Shakespeare’in bu oyunu Cinthio tarafından yazılan “Moor of Venice” adlı kısa hikâyesine dayanarak, yaklaşık 1603 yılında yazdığı sanılıyor. Hala aynı hayranlıkla inceleyip okuyabildiğimize göre de, işlediği konuların güncelliğini koruduğunu söylemek, pek de yanlış olmayacak.
Oyun, en genel hatlarıyla dört ana karakter etrafında dönüyor. Othello, eşi Desdemona, muhafız komutanı Cassio ve Othello’nun herkesten çok güvendiği akıl hocası Iago.
Daha sonra “boyu devrilesice” diye anabileceğimiz Othello, oyunun başında Kıbrıs’taki Venedik koloni ordusunun Osmanlılarla savaştığı dönemde başarılı ve saygı duyulan Mağrip kökenli Arap bir komutan. Halk ve ileri gelenler tarafından çok sevilen bu komutan güzelliği dillere destani iyi huylu Desdemona’ya aşık olur. Şehrin ileri gelenlerinden birinin kızı olan Desdemona da Othello’yu cesur kalbi ve inceliği sebebiyle çok sevmektedir. Önceleri saygı duyulan Othello’nun arkasından bu ırk çeşitliliği ile yaptığı evliliği sonucu birçok dedikodu çıkar.
Othello ve Desdemona Aşkı
Aşıklarımız tabi ki elalemin ağzına bakacak değiller. En azından başta, elbette bakmayacaklar. Her şeye rağmen evleniyor Othello ve Desdemona. Ancak büyük bir aşkla başlayan mutlulukları halkın dedikoduları ve Iago’nun kötülükleriyle bir trajediye döner. Çünkü Othello, gül gibi eşine güvenmeyi bırakıp da, zaten kendi küçük dünyasında kurduğu kıskançlıklar sebebiyle kendi yaşamını da cehenneme çeviren Iago’ya güvenirse olacağı budur. Kaç defa okusanız da, içinizde sönmeyen bir öfke bırakıyor bu Othello. Çünkü kıskançlık, mülkiyetin temelidir ve bunu bu oyun açıkça gözler önünde sermektedir.
Othello, kıskançlık duygusunun gözlerini karartmasına izin vererek, eşi Desdemona’yı boğarak öldürür.
Çok çeşitli konulara (ırkçılık, aşk, kıskançlık ve ihanet) sahip olması sayesinde günümüze kadar sevilen ve okunan bir eser olarak kaldı Othello. Gerek profesyonel gerekse amatör oyuncular tarafından defalarca sahnelendi, uyarlandı, düşünüldü, hakkında tezler yazıldı. Aynı zamanda birçok film, opera ve düz yazı uyarlaması yapıldı.

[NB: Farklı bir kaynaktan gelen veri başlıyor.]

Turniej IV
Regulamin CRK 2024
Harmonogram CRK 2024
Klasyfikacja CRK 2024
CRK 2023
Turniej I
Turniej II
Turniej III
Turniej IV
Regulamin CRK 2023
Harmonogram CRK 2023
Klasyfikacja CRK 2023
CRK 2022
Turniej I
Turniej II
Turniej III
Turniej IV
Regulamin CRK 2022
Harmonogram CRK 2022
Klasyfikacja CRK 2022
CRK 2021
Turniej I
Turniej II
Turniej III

Othello, Cumhuriteyin kuruluşundan sonra, Anadolu topraklarına da uğradı. 1930’lu ve 1940’lı yıllarda Türkiye’de taşra şehir ve kasabalarında gezgin çadır ve halk tiyatrolarında yaygın olarak “Arabın İntikamı” adıyla temsil edildi. ♀ Aslında ne Othello gerçek anlamıyla bir intikam alıyor, ne de buna gerek kalıyordu. Ancak patriyarkanın, yani erkek egemen sistemin silkelenip atılmasına daha çok vardı.